Comment # 9 on bug 1214160 from Robert Munteanu

(In reply to James Fehlig from comment #7)
> I forgot to set needinfo to Robert for my question in #6...
> 
> (In reply to Mohd Saquib from comment #4)
> > Hi,
> > firewalld maintainer here!
> 
> Thanks for taking a look!
> 
> > Yes there was a firewalld update recently but I highly doubt that this error
> > is due to that. Anyway I'll double check.
> 
> Robert already verified the issue was not caused by the firewalld update.
> Still, any help understanding the cause of "INVALID_ZONE: 'libvirt-routed'
> not among existing zones" error would be much appreciated.

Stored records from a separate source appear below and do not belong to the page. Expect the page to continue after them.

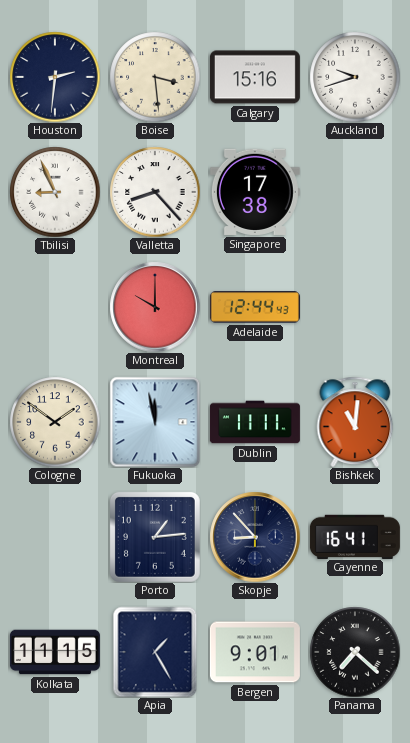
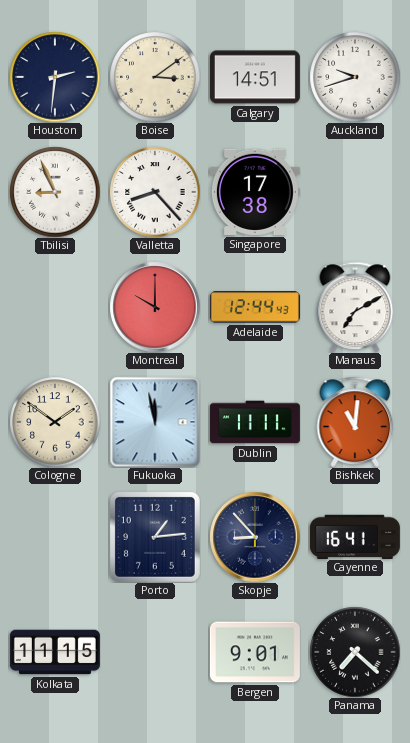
Boise: 3:29 -> 3:09
Calgary: 15:16 -> 14:51
Manaus: none -> 7:10
Apia: 1:25 -> none
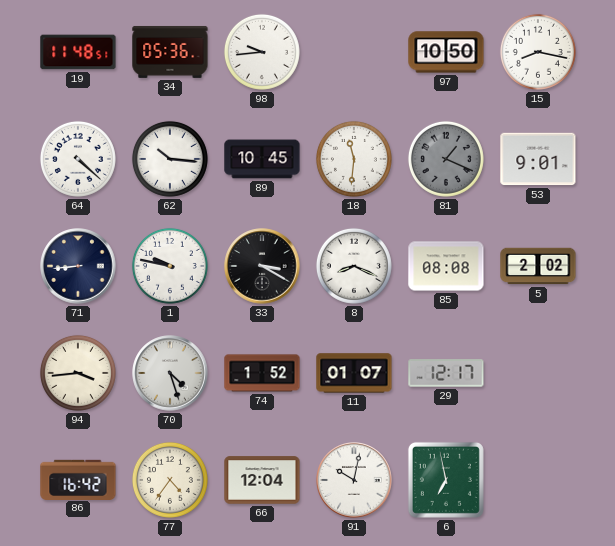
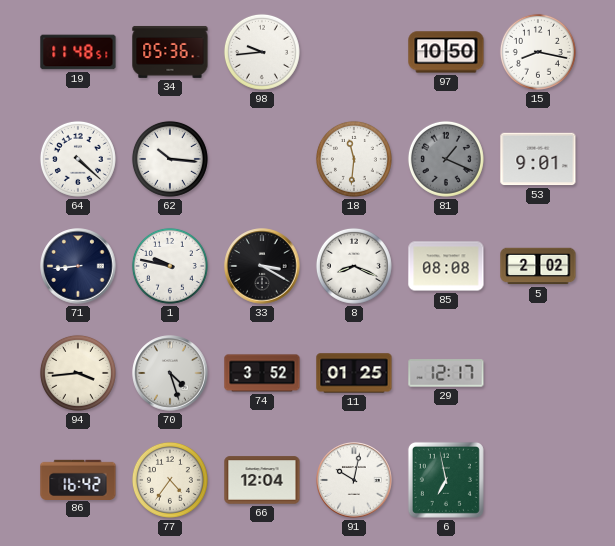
89: 10:45 -> none
74: 1:52 -> 3:52
11: 01:07 -> 01:25
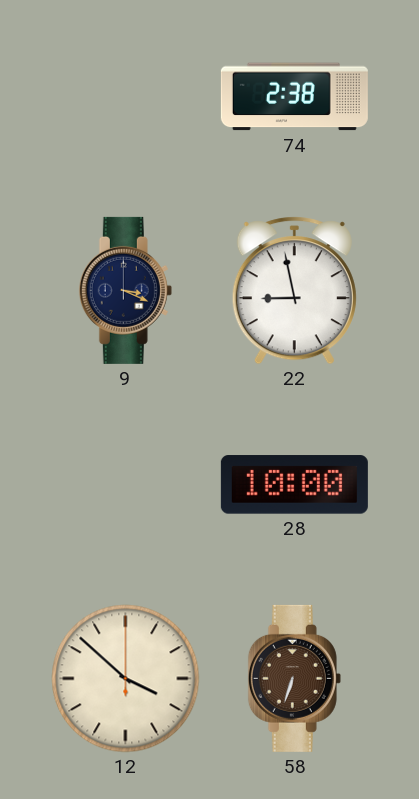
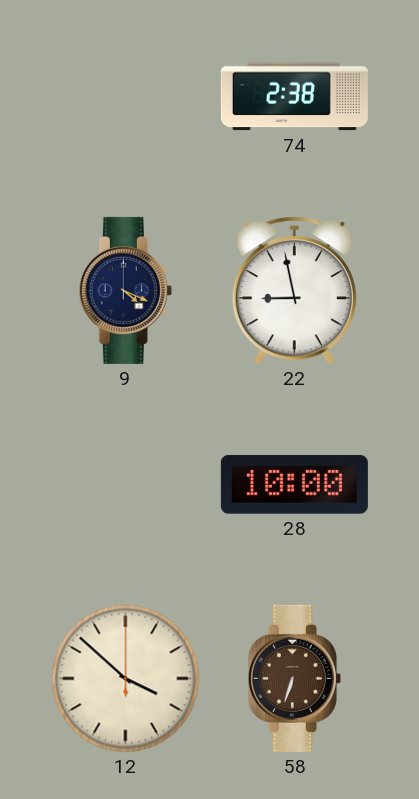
9: 3:19 -> 4:19
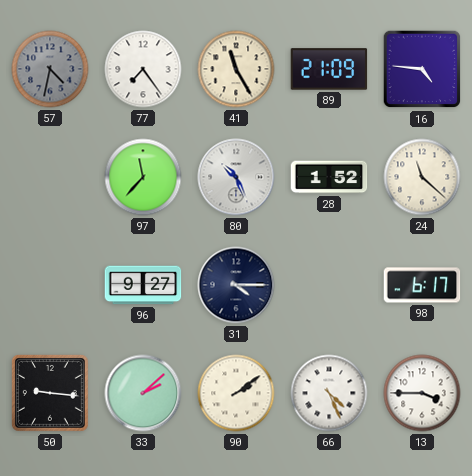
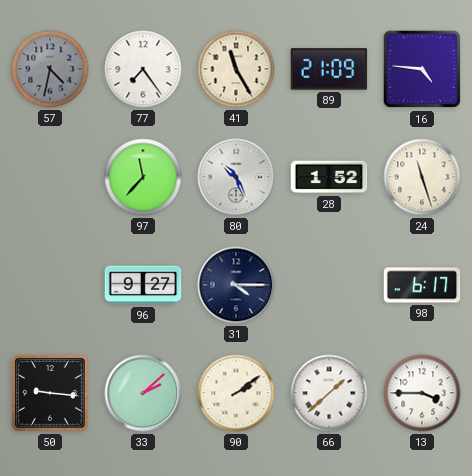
24: 11:22 -> 11:27
66: 4:26 -> 1:38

I can share more information about my setup, if helpful. I am not sure I can
create an actual reproducer, since I don't have another bare metal machine
around. The setup (loosely) is the following:

- NFS server running on the host
- libvirt managing 3 VMs defined via
https://github.com/dmacvicar/terraform-provider-libvirt
- a kubernetes cluster provisioned using k3s is running on those machines
- a systemd unit opens up additional ports for the relevant firewalld zones

[Unit]
Description=Opens ports for libvirtd
Requires=libvirtd.service
After=libvirtd.service

[Service]
ExecStart=/usr/local/bin/libvirtd-open-ports.sh

[Install]
WantedBy=multi-user.targ

The script currently casts a very wide net because of my troubleshooting

#!/bin/bash -eu

zones="libvirt libvirt-routed"
services="rpc-bind mountd nfs http mysql"
ports="7090/tcp 9115/tcp 9427/tcp" # Motion webcam, blackbox_exporter, ping
exporter

for zone in ${zones}; do
    for svc in ${services}; do
        firewall-cmd --zone="${zone}" --add-service="${svc}"
    done

    for port in ${ports}; do
        firewall-cmd --zone="${zone}" --add-port="${port}"
    done
done


I am using a script instead of passing '--permanent' to firewall-cmd
invocations because it's easier for me to manage it with SaltStack.

I'm clearing needinfo in hope that it helps, feel free to request again.